Waddell, for his part, has said from the beginning that cutting the two sports will allow him to re-distribute money to other programs. He has increased spending by $2.5 million since arriving two years ago; 63 percent of that has gone to salaries. Both football coach Rob Ambrose and basketball coach Pat Skerry contributed to that increase, as did their assistants. But numbers Waddell provided The Sun show that he has added more than $700,000 in salaries related to fundraising, academics, strength training and administration from fiscal year 2011 to 2012.
Waddell considers improvements in these areas to be helping the "competitiveness" of Towson's remaining sports teams. There is some direct correlation there, of course: athletes who spend more time lifting weights or doing so under the supervision of more experienced trainers will presumably perform better on the field. But there's also a hidden element here: recruiting football and basketball players very often comes down to amenities. The number of tutors and presence of a sport-specific strength and conditioning coach matters to them.
After word broke that Towson does not need to make drastic cuts to establish Title IX compliance, it has become more clear that Waddell's plan -- originally meant to achieve the goal of increasing competitiveness, establishing long-term financial stability and establishing Title IX compliance -- is really focused on shifting the way Towson's athletic department spends its money.
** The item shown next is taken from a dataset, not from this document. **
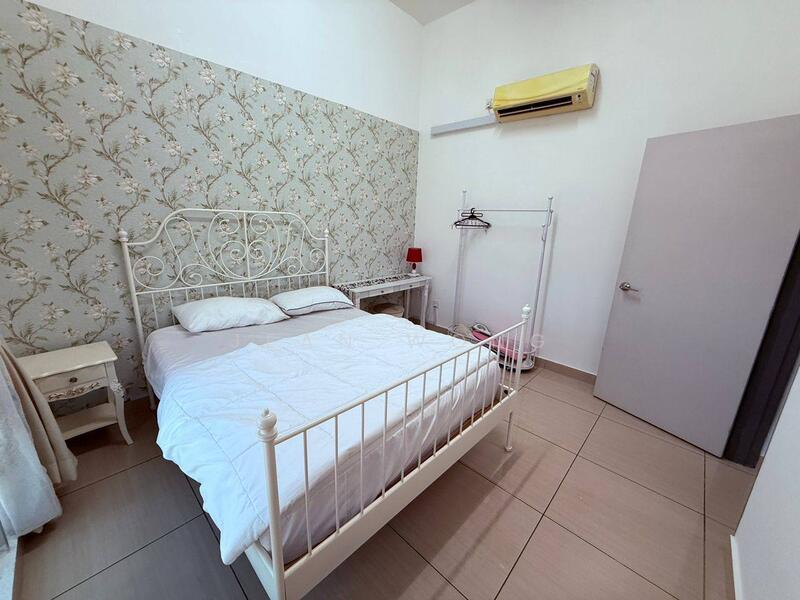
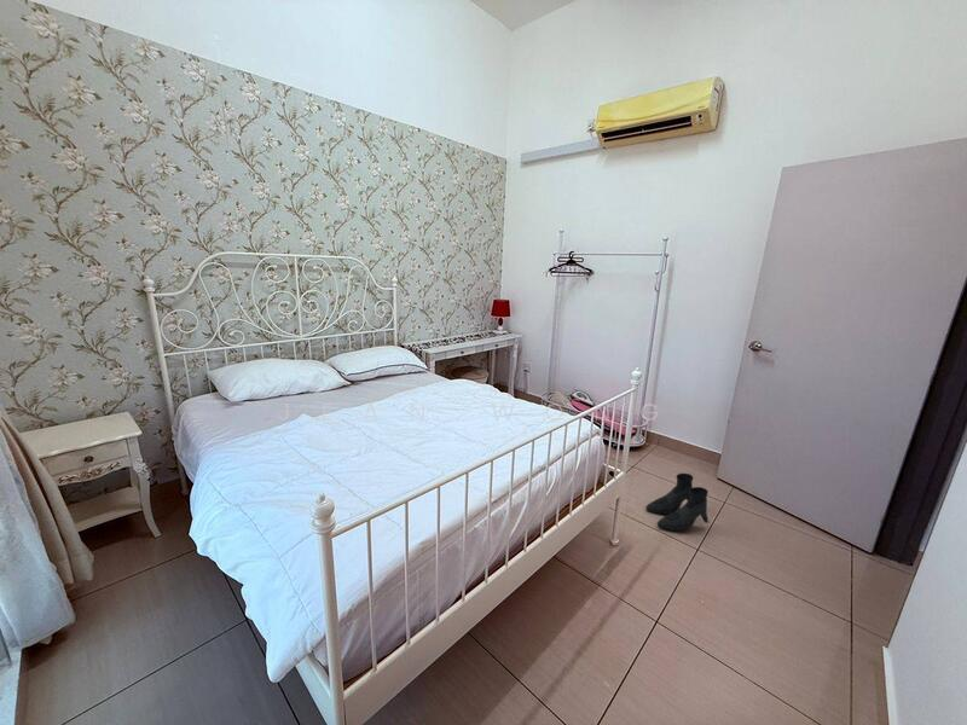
+ boots [644,472,710,532]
Sunday's episode will be a nationally televised explanation of why football matters so much to Towson.
To some people, it will also be a reminder of the two sports that might not matter at Towson beyond this spring.
Two other quick notes:
You have to imagine some Towson people cringed when they saw the clip of football coach Rob Ambrose speaking to his team at halftime of the LSU game. He's already been criticized for his use of foul language this year, and in the clip he's shown saying, "Any of you [expletive] that are smiling because you think we did something, I'm gonna kill you." It's just typical overheated coach speak, of course, but it's a sensitive subject.
Finally, William E. Kirwan, the chancellor of the University System of Maryland, declined a chance to discuss the Towson situation this morning, saying he would not do so until a decision is made. Kirwan is the co-chair of the Knight Commission on Intercollegiate Athletics, which has decried the focus on big-time football and basketball at the expense of other sports. But he also has a reputation for giving presidents in the system autonomy to do what is right for their schools.
Baltimore Sun staff writer Julie Scharper contributed to this article.